Alexander Johnston M.D. (1825–1895) was born in Birmingham, England to Thomas Johnston (1785–1866) and Elizabeth Johnston (1789—1867 née Woodiwis). Alexander's father was a successful silk and linen merchant.

Alexander emigrated from England to New Zealand. By travelling to a region geographically remote from Britain, Alexander was following a precedent set by his elder brothers. Alexander's eldest brother was the notable traveller of Abyssinia, Charles Johnston, who by the 1850s had settled in Durban.

On 2 September 1856 at St Paul's Church in Auckland, Alexander married Emily Harriette Acland (1837–1898). Emily's father Charles Acland (1814–1845) had been an English clergyman in the employment of the East India Company in India, where he had died at the age of 31, when Emily was still a child. Emily had remained in England, whilst her father worked in India. A book of his correspondence from India to Emily and her two siblings, had been published in 1847.

Alexander became the coroner and (Wellington) Provincial Surgeon in charge of the Provincial Hospital in Thorndon for twenty years until 1879. Alexander retired in 1889 and he and Emily returned to England, settling in London where Alexander died in September 1895 aged 70.

==Description==
- 1882
"To Be Let, that delightfully situated Villa Residence, known as Goldie's Brae, Wadestown, the property of Dr Johnston, with about five acres of land, ornamentally laid out and planted, and the whole commanding a magnificent view of the city and harbour.

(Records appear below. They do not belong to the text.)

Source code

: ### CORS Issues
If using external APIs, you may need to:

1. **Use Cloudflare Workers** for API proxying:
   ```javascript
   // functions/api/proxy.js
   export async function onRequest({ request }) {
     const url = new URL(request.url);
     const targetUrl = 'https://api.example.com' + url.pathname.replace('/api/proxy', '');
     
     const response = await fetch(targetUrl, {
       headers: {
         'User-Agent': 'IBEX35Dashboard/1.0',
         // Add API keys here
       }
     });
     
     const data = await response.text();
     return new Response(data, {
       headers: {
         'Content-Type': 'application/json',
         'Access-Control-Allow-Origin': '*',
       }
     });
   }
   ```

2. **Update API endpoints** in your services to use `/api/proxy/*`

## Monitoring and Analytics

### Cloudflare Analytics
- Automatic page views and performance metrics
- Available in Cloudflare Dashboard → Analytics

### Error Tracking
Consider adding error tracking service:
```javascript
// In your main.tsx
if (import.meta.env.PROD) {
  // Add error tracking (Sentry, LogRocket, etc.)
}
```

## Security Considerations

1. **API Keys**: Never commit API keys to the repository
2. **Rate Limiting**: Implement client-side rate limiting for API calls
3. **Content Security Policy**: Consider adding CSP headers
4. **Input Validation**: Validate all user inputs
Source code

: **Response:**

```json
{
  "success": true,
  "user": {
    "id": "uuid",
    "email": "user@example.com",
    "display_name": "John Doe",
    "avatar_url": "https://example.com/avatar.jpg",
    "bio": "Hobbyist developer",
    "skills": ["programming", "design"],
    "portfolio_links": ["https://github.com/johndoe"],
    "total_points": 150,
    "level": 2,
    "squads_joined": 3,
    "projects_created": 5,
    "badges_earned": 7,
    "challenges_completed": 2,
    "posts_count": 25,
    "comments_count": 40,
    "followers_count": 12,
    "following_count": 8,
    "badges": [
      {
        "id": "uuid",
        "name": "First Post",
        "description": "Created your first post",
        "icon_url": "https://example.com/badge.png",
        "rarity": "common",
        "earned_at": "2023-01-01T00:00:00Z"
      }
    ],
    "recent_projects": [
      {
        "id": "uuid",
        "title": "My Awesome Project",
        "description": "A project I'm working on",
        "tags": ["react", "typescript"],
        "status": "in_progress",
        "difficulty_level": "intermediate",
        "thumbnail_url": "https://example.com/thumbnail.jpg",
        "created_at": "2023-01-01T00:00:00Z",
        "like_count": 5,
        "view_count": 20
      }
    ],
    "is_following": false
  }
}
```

The house contains drawing, dining, and morning rooms, five bedrooms, kitchen etc., all on the ground floor, and fitted with every modern convenience. Stable, cart-house, and other out-offices. Large garden and orchard, with numerous fruit trees in full bearing. A never-failing spring of pure water is laid on to the house. For further particulars apply to . . ."

- 1894
"To Be Let or Sold, that fine property . . . four acres . . . large house, cottage, and stable, all built of concrete. The view of the harbour is unsurpassed . . ."

- 1982
A segmental plan form with a continuous glazed gallery or conservatory providing internal access and solar heating to each of its ten rooms.

==Subdivision==
A road was constructed across the property from Grant Road, it is now Grosvenor Terrace but was then named Queen's Terrace, and J H Bethune & Co auctioned ten building sites within the property in July 1904.